Restaurant stocks had a somewhat flat day in the market despite the announcement of shutting down operations in Russia in response to the Ukraine invasion. Fast-food giant McDonald’s (MCD:NYSE) led the boycott when it first announced it will temporarily suspend operations at its 850 locations. In a regulatory filing, the Chicago-based company, said its restaurants and the company would remain closed, though it would continue to pay its 62,000 Russia-based employees.
In a message to staff and franchisees, Chris Kempczinski, the chief executive of McDonald’s, said the situation was “extraordinarily challenging for a global brand like ours”, which he said worked with hundreds of local suppliers and partners producing its food. “We understand the impact this will have on our Russian colleagues and partners,” he said.
“The conflict in Ukraine and the humanitarian crisis in Europe has caused unspeakable suffering to innocent people. As a system, we join the world in condemning aggression and violence and praying for peace,” Kempckinski added.
The boycott was followed by Starbucks (SBUX:NASDAQ) which said it is suspending all business activity in Russia, including shipment of its products and cafes run by a licensee. The company said that Kuwait-based Alshaya Group, which operates at least 100 Starbucks cafes, would still support its nearly 2,000 staff in Russia “who depend on Starbucks for their livelihood”.
Late on Tuesday, PepsiCo (PEP:NASDAQ) towing the same line, said it was suspending all advertising in Russia and stopping the sale of its drinks brands, after a similar announcement by its rival Coca-Cola. The company said it would support its “20,000 Russian associates and the 40,000 Russian agricultural workers in our supply chain”. PepsiCo also stated that it would continue to sell daily essentials, such as milk and other dairy offerings, baby formula and baby food, in Russia.
In recent days, calls to boycott McDonald’s, Starbucks and other chains still operating in Russia have grown on social media. Ukraine’s foreign minister, Dmytro Kuleba, in a recent interview stated that “all western companies must withdraw from Russia” on humanitarian grounds. “We were upset to hear companies like Coca-Cola and McDonald’s remain in Russia and continue providing their products,” he said.

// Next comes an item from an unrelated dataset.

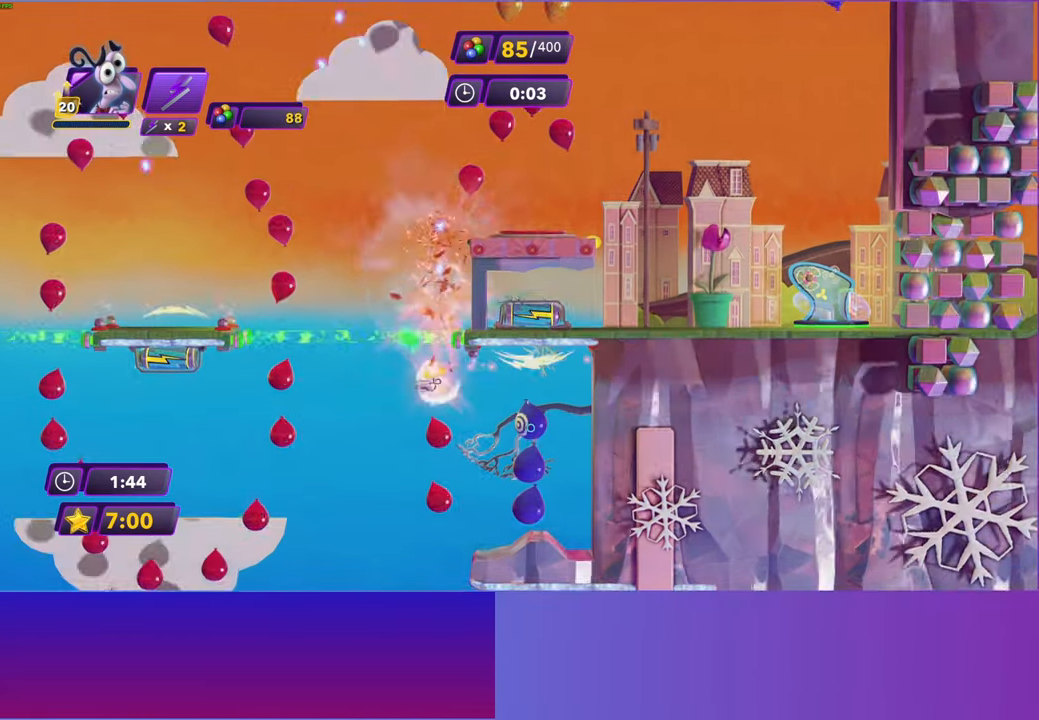
{"buttons": [], "left_stick": "right", "right_stick": "center", "events": [[100, "left_stick", "right"]]}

Albeit, the suspension of operations in Russia has not been unanimous, as some food companies still operate there. Yum! Brands Inc. (YUM:NYSE) announced the suspension of all investment and restaurant development in Russia, and the temporary closure of its 70 KFC locations. However, the company stated that it was signing an agreement with its Pizza Hut franchisee to halt business at its 50 locations. The company has around 1,000 KFC restaurants in Russia, nearly all of which are operated by independent owners under license or franchise agreements and will continue to operate.
In the same vein, A Restaurant Brands International Inc. (QSR:NYSE) spokeswoman said the company’s more than 800 Burger King restaurants remain open in Russia, as they are stand-alone businesses owned and operated by local franchisees. “We have longstanding legal agreements that are not easily changeable in the foreseeable future,” she said.
Analysts expect that the shutdown of operations in Russia could have an impact on their earnings. though its impact has been downplayed especially when compared to other sectors such as financials and airlines who have been severely hit by the crises in Ukraine.
Russia and Ukraine accounted for about 9% of McDonald’s revenue last year, given the high percentage of company-owned restaurants in those markets. Both countries accounted for 2% of overall sales, and less than 3% of the company’s operating income.
Investors digested the news from the food companies with mixed reactions which some would consider to be ironic. While Yum! Brands and Restaurant Brands both finished 1.7% higher, PepsiCo, MacDonald’s and Coca-Cola finished the day in negative territory. Pepsi lost 2.8%, while Coca-cola lost 3.8%. The impact on Macdonald’s AND Starbucks was less severe as both companies’ shares slipped by a paltry 0.69% and 0.54% respectively.